ОТРЫВОК ТЕКСТА:
★ ★ ★ ★
В частности, 15 апреля сырьевые рынки пережили настоящий шок, когда проявила себя давно ожидаемая тенденция к замедлению мировой экономики, в результате чего упали цены на сырье, включая нефть. А если учесть, что одновременно упали еще и цены на золото (на 13 процентов, до 1340 долларов за унцию), то ситуация выглядит особенно тревожно для тех стран, которые ранее делали ставку на проблемы развитых стран Европы и США. Потому что в последние годы золото рассматривалось как альтернатива евро и доллару, которые выглядели не слишком надежными в связи с финансовым кризисом 2007–2009 годов. Однако ожидания краха в отношении этих валют оказались преждевременными, западные экономики в целом выходят из кризиса, собственно, для них это просто еще один кризис, каковых было весьма много, и золото потеряло свою прежнюю привлекательность. Весьма показательно, что евро до сих пор сохраняет свою высокую устойчивость, даже несмотря на все проблемы с Кипром и Грецией.
Но теперь похоже, что падение цен на нефть становится новой реальностью. Этому способствует снижение потребительского спроса в Европе, а также замедление экономики Китая, которая сталкивается с потерей экспортных рынков для своих товаров. Следовательно, Китай, который последние 5–10 лет оказывал огромное влияние на определение цен на сырье, начинает терять свое прежнее значение.
★ ★ ★ ★
НАБОР ДАННЫХ:

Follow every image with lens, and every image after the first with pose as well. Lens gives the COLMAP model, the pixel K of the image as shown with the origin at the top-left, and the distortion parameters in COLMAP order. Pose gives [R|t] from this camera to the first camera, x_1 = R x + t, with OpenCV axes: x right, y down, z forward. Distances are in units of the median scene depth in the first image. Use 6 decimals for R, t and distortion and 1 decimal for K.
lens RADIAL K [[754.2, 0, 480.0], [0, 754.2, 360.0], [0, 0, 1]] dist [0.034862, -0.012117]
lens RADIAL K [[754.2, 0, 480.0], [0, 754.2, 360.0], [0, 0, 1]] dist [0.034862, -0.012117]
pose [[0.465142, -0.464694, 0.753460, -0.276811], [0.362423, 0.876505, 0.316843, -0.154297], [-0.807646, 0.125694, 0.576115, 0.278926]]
★ ★ ★ ★
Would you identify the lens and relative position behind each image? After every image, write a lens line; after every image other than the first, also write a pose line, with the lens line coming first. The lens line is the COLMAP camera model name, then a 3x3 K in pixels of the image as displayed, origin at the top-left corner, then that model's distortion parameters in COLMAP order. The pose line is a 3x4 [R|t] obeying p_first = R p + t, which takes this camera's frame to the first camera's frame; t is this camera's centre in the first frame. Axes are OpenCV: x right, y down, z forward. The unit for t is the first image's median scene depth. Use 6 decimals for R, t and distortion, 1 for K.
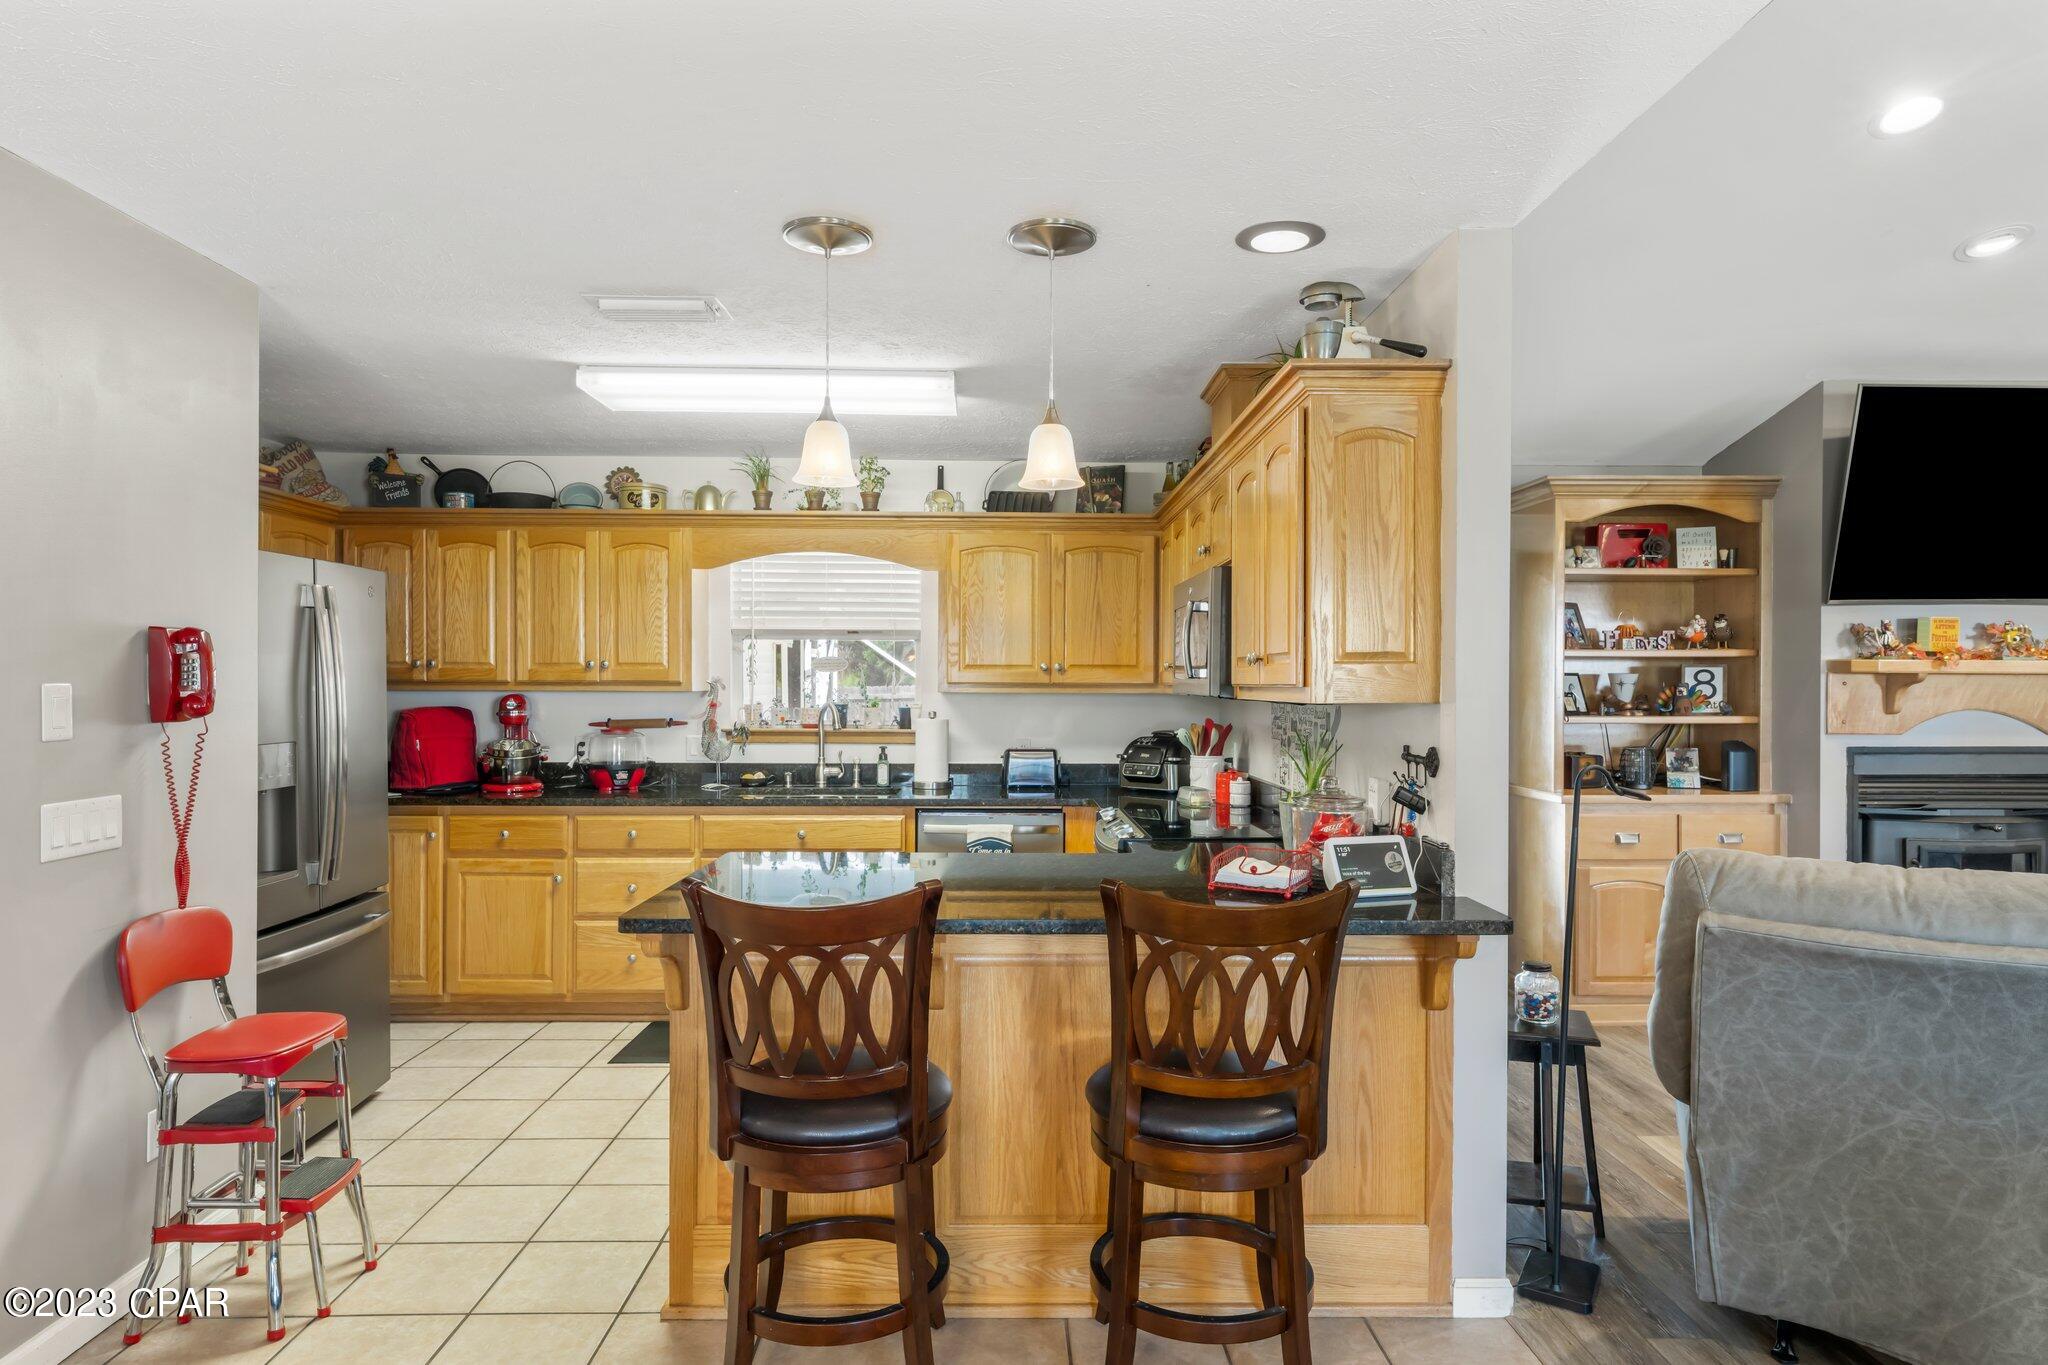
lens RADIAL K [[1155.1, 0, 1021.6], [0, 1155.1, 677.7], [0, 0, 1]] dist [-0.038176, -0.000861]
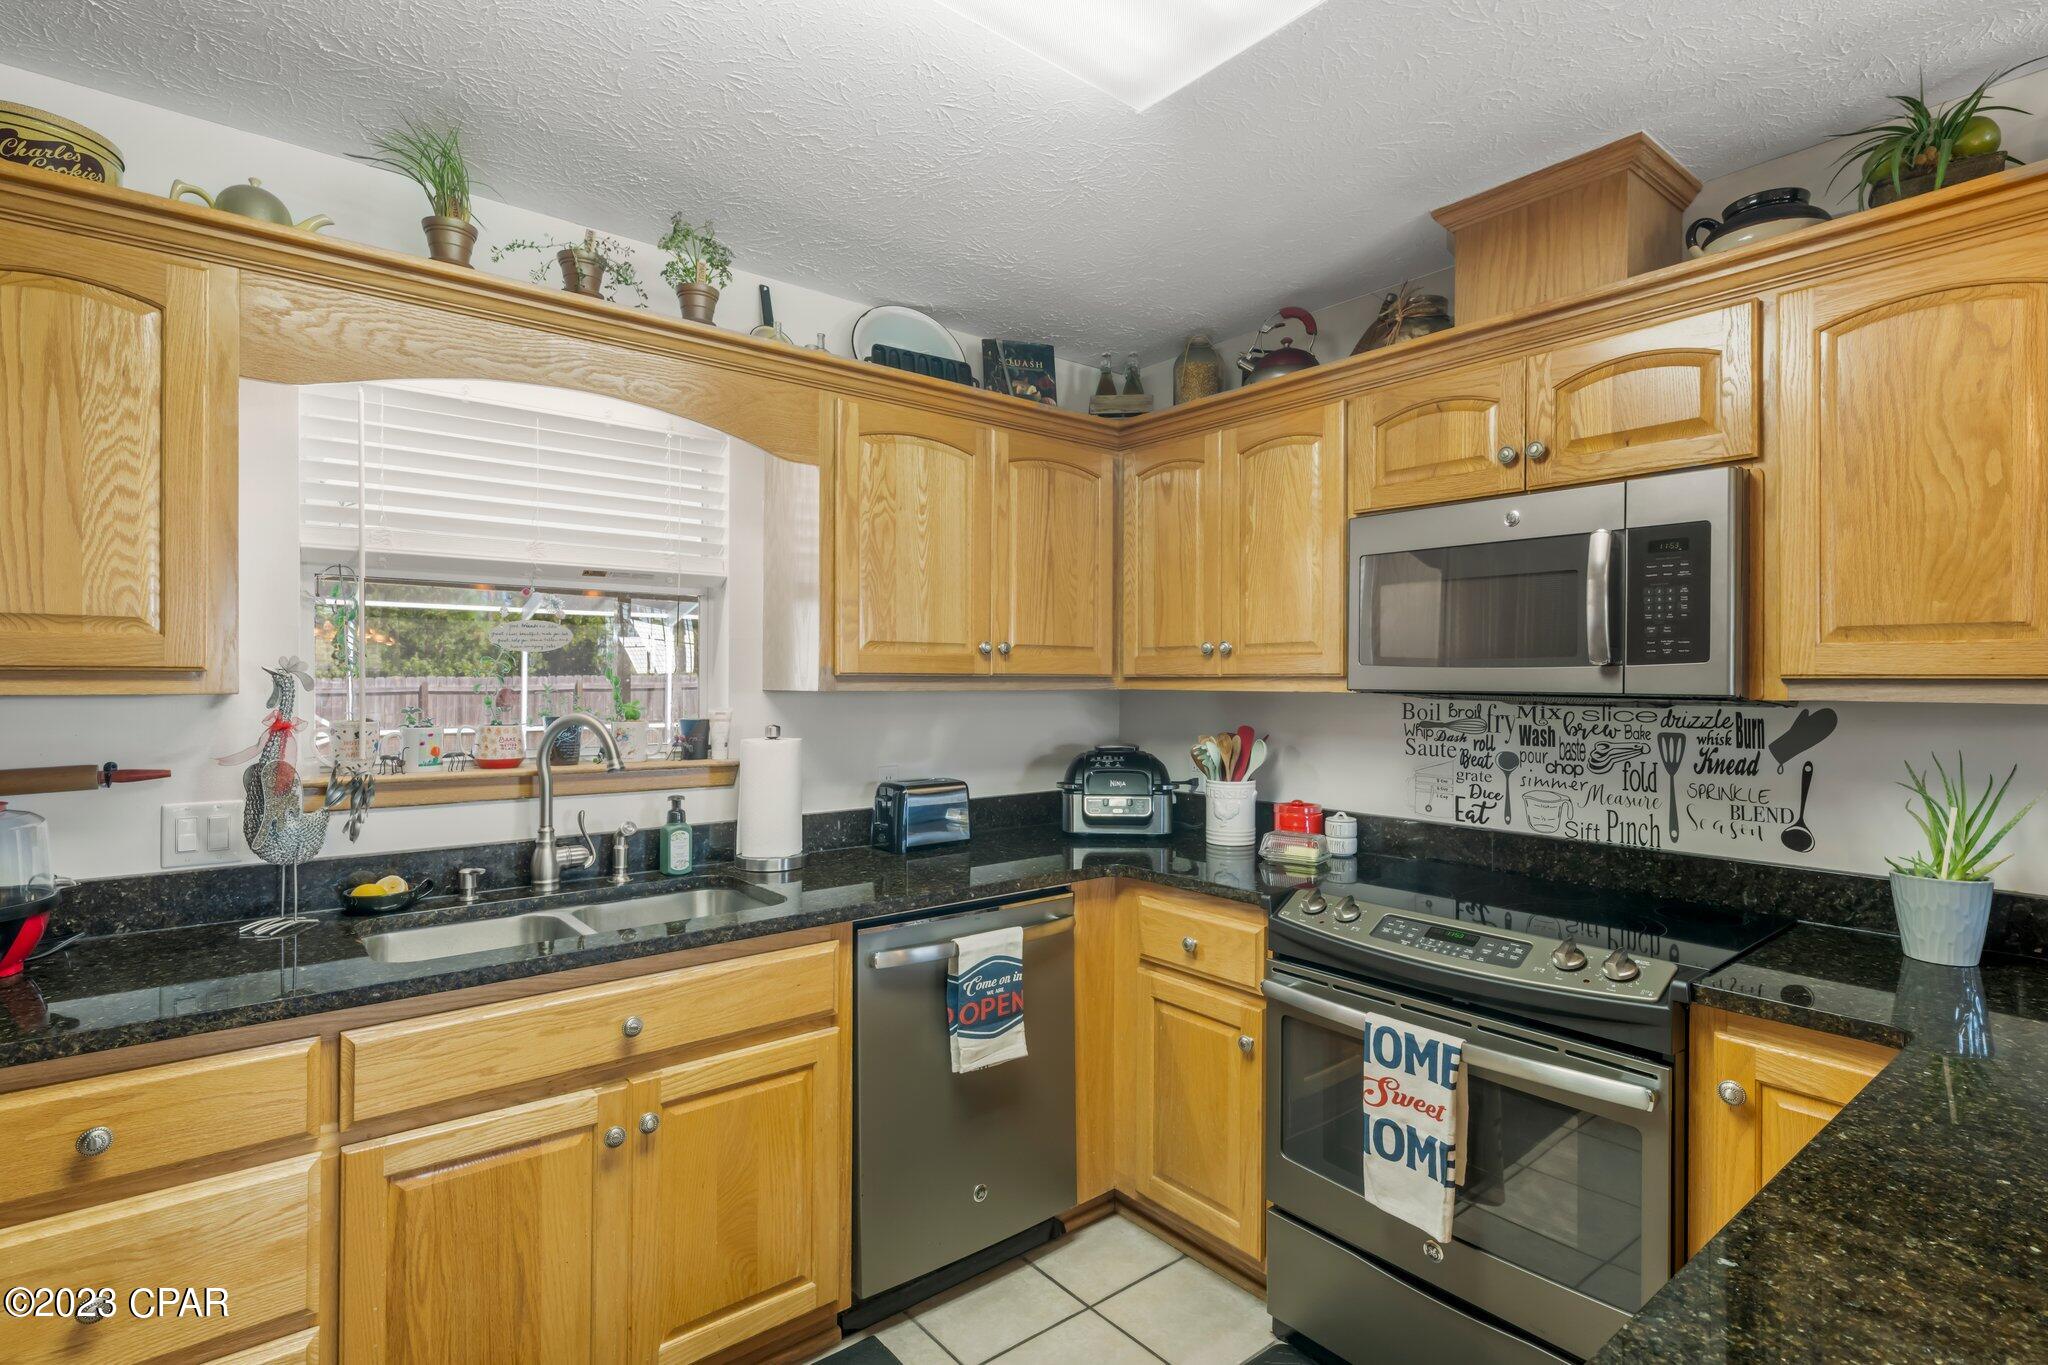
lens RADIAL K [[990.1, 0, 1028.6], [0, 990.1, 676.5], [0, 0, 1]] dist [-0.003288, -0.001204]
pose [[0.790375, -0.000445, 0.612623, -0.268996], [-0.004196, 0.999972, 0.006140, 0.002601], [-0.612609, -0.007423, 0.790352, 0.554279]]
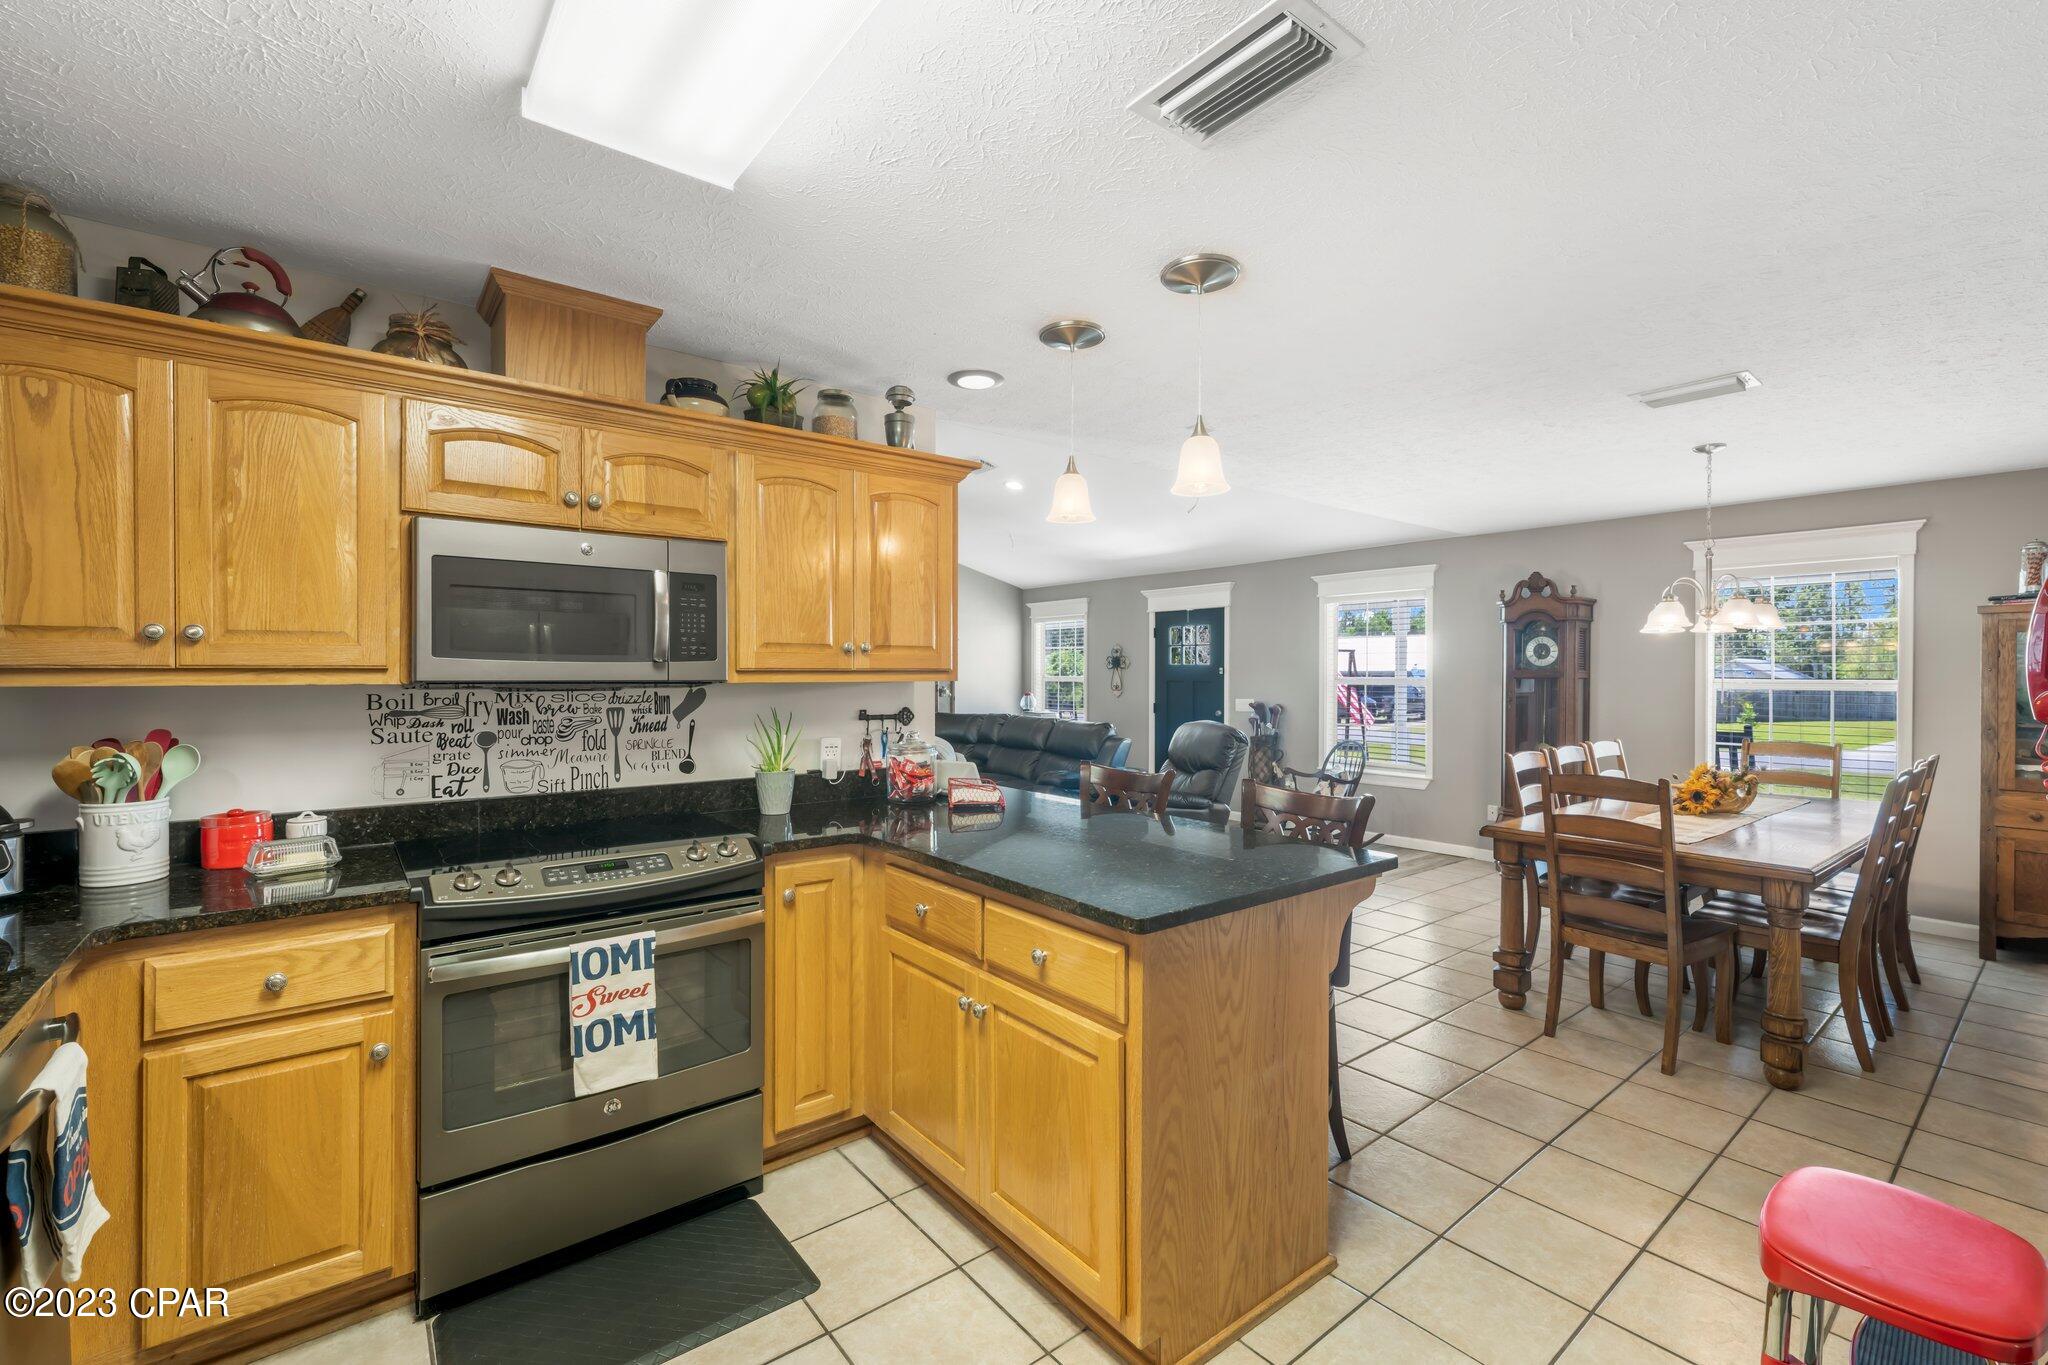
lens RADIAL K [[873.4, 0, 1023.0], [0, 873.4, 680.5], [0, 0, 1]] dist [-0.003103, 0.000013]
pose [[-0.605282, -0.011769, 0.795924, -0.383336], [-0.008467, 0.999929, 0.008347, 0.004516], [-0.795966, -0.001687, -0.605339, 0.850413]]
★ ★ ★ ★
Допишите отрывок о падении цен на нефть и золото, начав сразу после его последнего предложения. Данные представляют собой самостоятельный материал и к отрывку не относятся.

Если тенденция к падению цен на нефть и металлы станет доминирующей, то российское государство столкнется с трудностями при выполнении всех взятых на себя обязательств. Тем более что их количество постоянно растет. Здесь и завершение строительства космодрома на Восточном, и реализация проектов в космической отрасли на 1,3 трлн. рублей. Еще примерно 40 млрд. долларов необходимы регионам России для завершения подготовки к чемпионату мира по футболу в 2018 году. Большие обязательства взяты по военным расходам, около 20 трлн. рублей (650 млрд. долларов) до 2020 года. Есть еще социальные обязательства, а также Олимпиада в Сочи и многое другое.
Понятно, что в случае падения цен на нефть Россия не сможет выполнить все заявленные обязательства. Тем более что по итогам первого квартала экономический рост в России существенно замедлился, в годовом исчислении он уже не превышает 1,7 процента, что существенно ниже не только заявленных руководством страны объемов, но и планируемых на этот год показателей. Конечно, падение цен на нефть и металлы, естественно, скажется и на Казахстане, но у нашего государства все-таки гораздо меньше обязательств. С этим можно спорить, например, по вопросу о повышении пенсионного возраста у женщин, но факт остается фактом. Пенсионеров в структуре населения у нас около 10 процентов, а в России – 27.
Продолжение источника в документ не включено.